_Requirements_
Rewrite the data from the line containing "Page size: 1654x931." to the line containing "subtitle And that’s" as a Markdown table with the columns Row and Line. Number each row and skip blank lines.

#####

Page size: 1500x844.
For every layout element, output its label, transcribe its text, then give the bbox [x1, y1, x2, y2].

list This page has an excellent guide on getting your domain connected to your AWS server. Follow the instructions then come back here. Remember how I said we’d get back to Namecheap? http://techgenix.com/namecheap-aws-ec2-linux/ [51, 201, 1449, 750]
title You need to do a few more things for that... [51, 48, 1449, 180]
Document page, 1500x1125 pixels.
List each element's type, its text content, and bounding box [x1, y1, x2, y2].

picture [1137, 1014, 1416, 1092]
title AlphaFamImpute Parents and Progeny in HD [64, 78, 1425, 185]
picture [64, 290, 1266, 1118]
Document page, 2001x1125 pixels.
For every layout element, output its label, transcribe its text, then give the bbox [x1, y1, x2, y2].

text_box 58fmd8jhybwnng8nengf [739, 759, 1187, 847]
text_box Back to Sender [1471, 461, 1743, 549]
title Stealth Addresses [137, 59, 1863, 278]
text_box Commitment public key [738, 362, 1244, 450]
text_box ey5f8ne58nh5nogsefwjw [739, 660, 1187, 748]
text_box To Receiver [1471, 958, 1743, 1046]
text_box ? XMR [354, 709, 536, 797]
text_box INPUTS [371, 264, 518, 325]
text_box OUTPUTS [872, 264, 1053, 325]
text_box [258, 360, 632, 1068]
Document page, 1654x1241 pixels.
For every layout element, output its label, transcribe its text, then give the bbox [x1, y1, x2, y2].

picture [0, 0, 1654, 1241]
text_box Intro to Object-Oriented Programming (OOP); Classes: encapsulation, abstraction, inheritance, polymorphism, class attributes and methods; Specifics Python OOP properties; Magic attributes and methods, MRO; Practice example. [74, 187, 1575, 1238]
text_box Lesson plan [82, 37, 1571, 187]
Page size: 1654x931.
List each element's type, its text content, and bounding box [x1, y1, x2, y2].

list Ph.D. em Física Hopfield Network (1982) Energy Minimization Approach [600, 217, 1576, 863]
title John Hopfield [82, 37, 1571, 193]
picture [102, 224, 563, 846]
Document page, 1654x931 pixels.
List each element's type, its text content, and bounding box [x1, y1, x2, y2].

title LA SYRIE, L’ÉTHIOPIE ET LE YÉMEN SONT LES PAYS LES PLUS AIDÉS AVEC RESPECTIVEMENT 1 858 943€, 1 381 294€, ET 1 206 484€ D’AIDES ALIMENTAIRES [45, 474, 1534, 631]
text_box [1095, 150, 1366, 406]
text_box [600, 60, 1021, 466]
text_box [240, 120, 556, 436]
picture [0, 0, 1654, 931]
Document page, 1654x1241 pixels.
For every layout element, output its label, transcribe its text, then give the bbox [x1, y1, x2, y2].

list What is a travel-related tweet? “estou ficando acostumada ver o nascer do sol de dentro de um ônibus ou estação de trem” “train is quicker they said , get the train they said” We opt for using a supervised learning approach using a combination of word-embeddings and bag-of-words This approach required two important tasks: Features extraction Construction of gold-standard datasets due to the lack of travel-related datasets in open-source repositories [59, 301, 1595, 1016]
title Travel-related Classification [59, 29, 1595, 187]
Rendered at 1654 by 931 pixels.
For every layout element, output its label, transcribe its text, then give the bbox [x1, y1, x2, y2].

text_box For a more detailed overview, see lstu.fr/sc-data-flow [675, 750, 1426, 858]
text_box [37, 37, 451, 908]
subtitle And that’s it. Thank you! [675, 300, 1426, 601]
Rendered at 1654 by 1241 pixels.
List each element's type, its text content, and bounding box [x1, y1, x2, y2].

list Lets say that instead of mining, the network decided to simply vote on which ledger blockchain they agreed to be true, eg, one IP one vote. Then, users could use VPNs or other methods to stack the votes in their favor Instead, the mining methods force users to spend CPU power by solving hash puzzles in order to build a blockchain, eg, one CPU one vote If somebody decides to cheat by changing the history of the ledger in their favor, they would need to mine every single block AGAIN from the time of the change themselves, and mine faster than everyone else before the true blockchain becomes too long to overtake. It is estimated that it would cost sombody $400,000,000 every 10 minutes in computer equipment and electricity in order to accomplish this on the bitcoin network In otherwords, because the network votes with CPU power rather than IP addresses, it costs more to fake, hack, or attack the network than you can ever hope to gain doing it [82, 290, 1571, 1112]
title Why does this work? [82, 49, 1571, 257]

#####

_Answer for this exercise_
| Row | Line |
|---|---|
| 1 | Page size: 1654x931. |
| 2 | List each element's type, its text content, and bounding box [x1, y1, x2, y2]. |
| 3 | list Ph.D. em Física Hopfield Network (1982) Energy Minimization Approach [600, 217, 1576, 863] |
| 4 | title John Hopfield [82, 37, 1571, 193] |
| 5 | picture [102, 224, 563, 846] |
| 6 | Document page, 1654x931 pixels. |
| 7 | List each element's type, its text content, and bounding box [x1, y1, x2, y2]. |
| 8 | title LA SYRIE, L’ÉTHIOPIE ET LE YÉMEN SONT LES PAYS LES PLUS AIDÉS AVEC RESPECTIVEMENT 1 858 943€, 1 381 294€, ET 1 206 484€ D’AIDES ALIMENTAIRES [45, 474, 1534, 631] |
| 9 | text_box [1095, 150, 1366, 406] |
| 10 | text_box [600, 60, 1021, 466] |
| 11 | text_box [240, 120, 556, 436] |
| 12 | picture [0, 0, 1654, 931] |
| 13 | Document page, 1654x1241 pixels. |
| 14 | For every layout element, output its label, transcribe its text, then give the bbox [x1, y1, x2, y2]. |
| 15 | list What is a travel-related tweet? “estou ficando acostumada ver o nascer do sol de dentro de um ônibus ou estação de trem” “train is quicker they said , get the train they said” We opt for using a supervised learning approach using a combination of word-embeddings and bag-of-words This approach required two important tasks: Features extraction Construction of gold-standard datasets due to the lack of travel-related datasets in open-source repositories [59, 301, 1595, 1016] |
| 16 | title Travel-related Classification [59, 29, 1595, 187] |
| 17 | Rendered at 1654 by 931 pixels. |
| 18 | For every layout element, output its label, transcribe its text, then give the bbox [x1, y1, x2, y2]. |
| 19 | text_box For a more detailed overview, see lstu.fr/sc-data-flow [675, 750, 1426, 858] |
| 20 | text_box [37, 37, 451, 908] |
| 21 | subtitle And that’s it. Thank you! [675, 300, 1426, 601] |